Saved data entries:
========================================================================
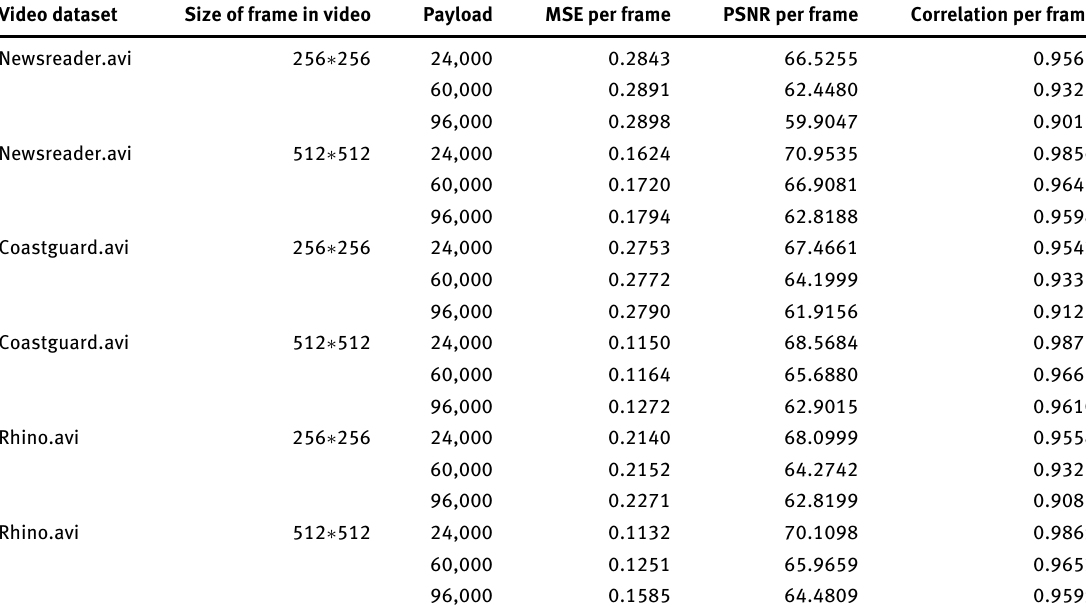
Table 1: The Experimental Results of the Proposed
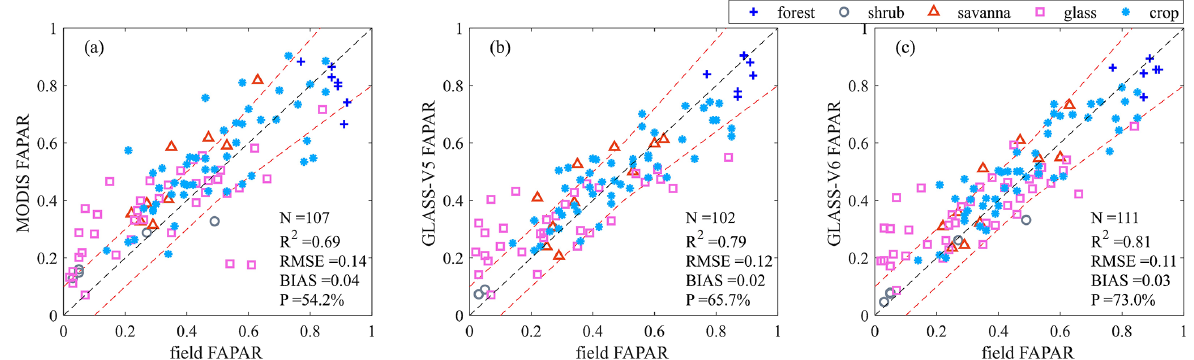
Figure 6. Direct validation of the (a) MODIS, (b) GLASS V5, and (c) GLASS V6 FAPAR products at the 3km scale using the DIRECT ground measurement dataset from 2000 to 2017. Table 2. Direct validation of the four FAPAR products at the 250m, 500m, and 3km scales using FAPAR reference maps from 2000 to 2016 for different biome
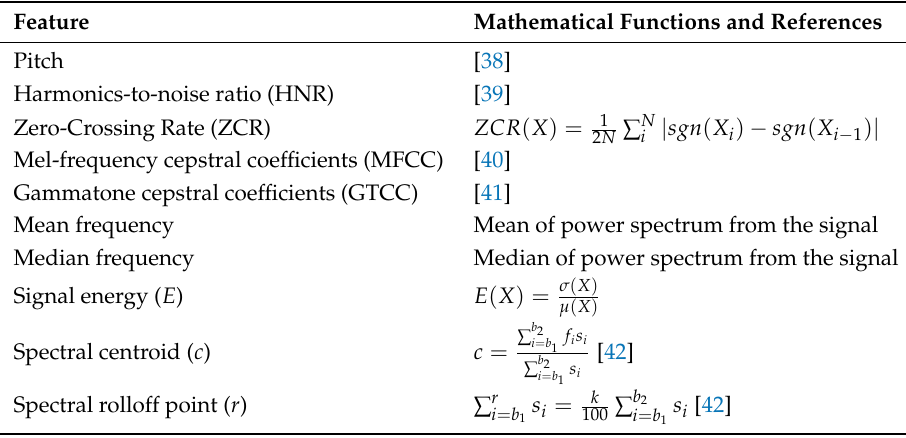
Table 1. List of features utilized in this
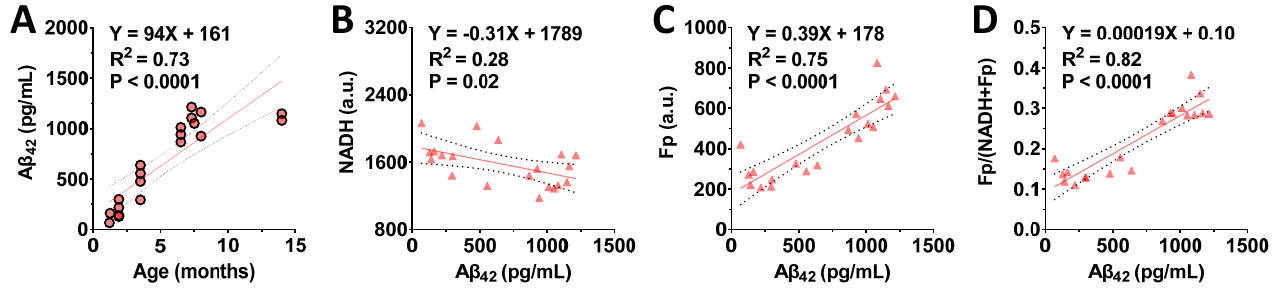
Figure 5. Relationships between A β 42 level (pg/mL) and redox indices in the 5XFAD hippocampi. ( A ) a positive linear correlation between A β 42 level and mouse age; ( B ) a negative linear correlation between NADH and A β 42 ; ( C ) a positive linear correlation between Fp and A β 42 ; ( D ) a positive linear correlation between the redox ratio and A β 42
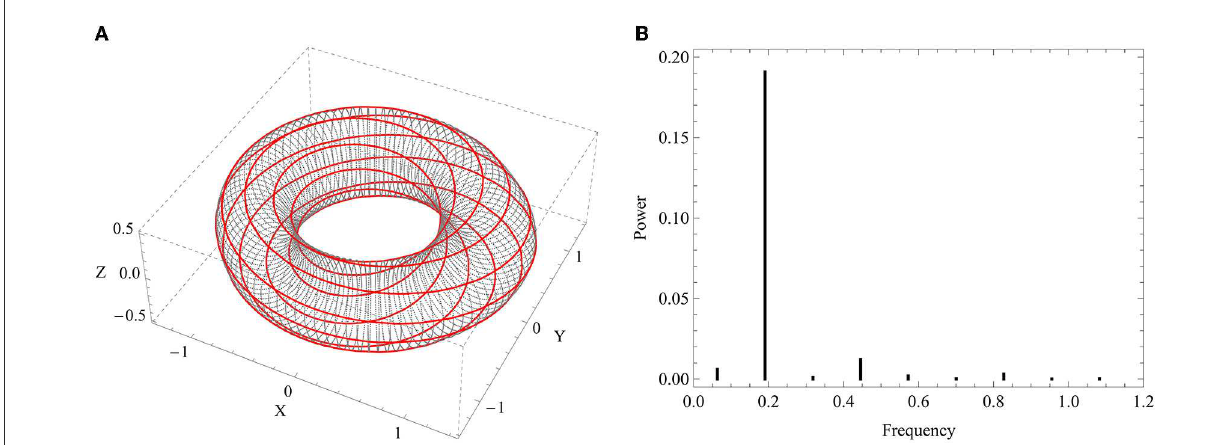
FIGURE5 (A) Periodic solution (red curve) on the resonant torus. The hidden geometry of the torus in the space XYZ , i.e., the Cartesian coordinates of the flow computed via toroidal remapping, is made visible using poloidal sections drawn as dotted and gray lines. (B) Power spectrum of the periodic trajectory, which contains equally spaced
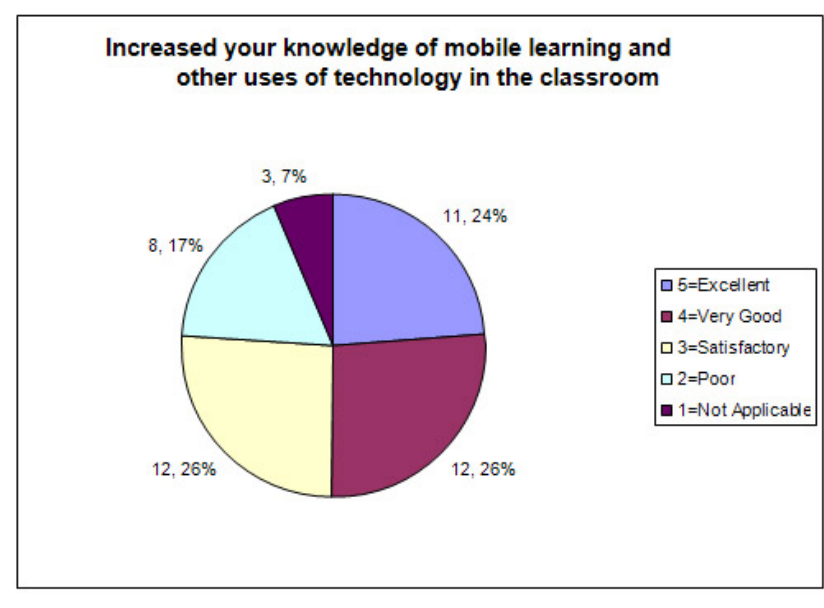
Figure 5. Mobile learning outcomes survey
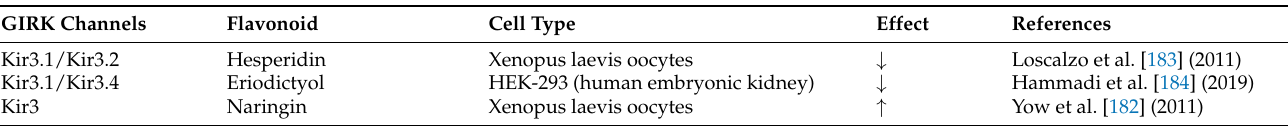
Table 5. The effects of flavonoids on the GIRK channels. The ↑ represents channel activation and ↓ denotes channel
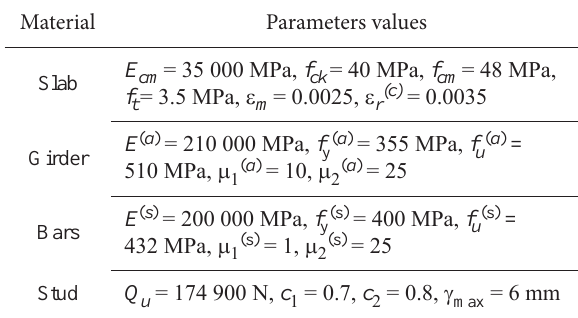
Table 2. Mechanical characteristics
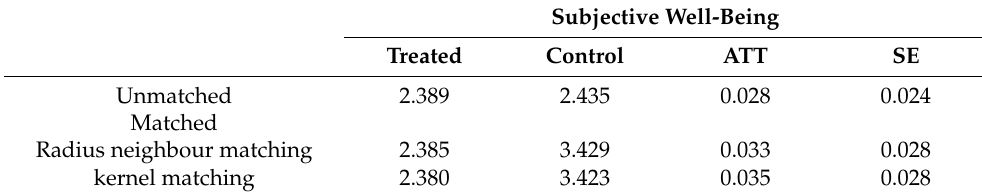
Table 7. Results of PSM estimation.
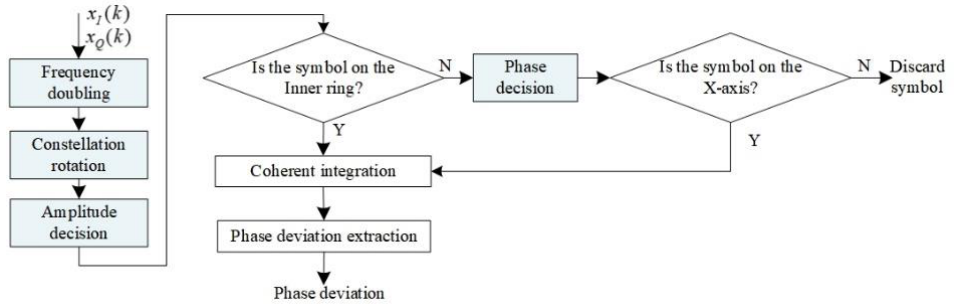
Figure 4. Diagram of the proposed carrier phase deviation discriminator.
========================================================================
Copy nothing but the lines above from the one with "Figure 6. Direct" to the one with "Figure 5. Relationships", inclusive, word for word. Leave every picture out.

Figure 6. Direct validation of the (a) MODIS, (b) GLASS V5, and (c) GLASS V6 FAPAR products at the 3km scale using the DIRECT ground measurement dataset from 2000 to 2017. Table 2. Direct validation of the four FAPAR products at the 250m, 500m, and 3km scales using FAPAR reference maps from 2000 to 2016 for different biome
Table 1. List of features utilized in this
Figure 5. Relationships between A β 42 level (pg/mL) and redox indices in the 5XFAD hippocampi. ( A ) a positive linear correlation between A β 42 level and mouse age; ( B ) a negative linear correlation between NADH and A β 42 ; ( C ) a positive linear correlation between Fp and A β 42 ; ( D ) a positive linear correlation between the redox ratio and A β 42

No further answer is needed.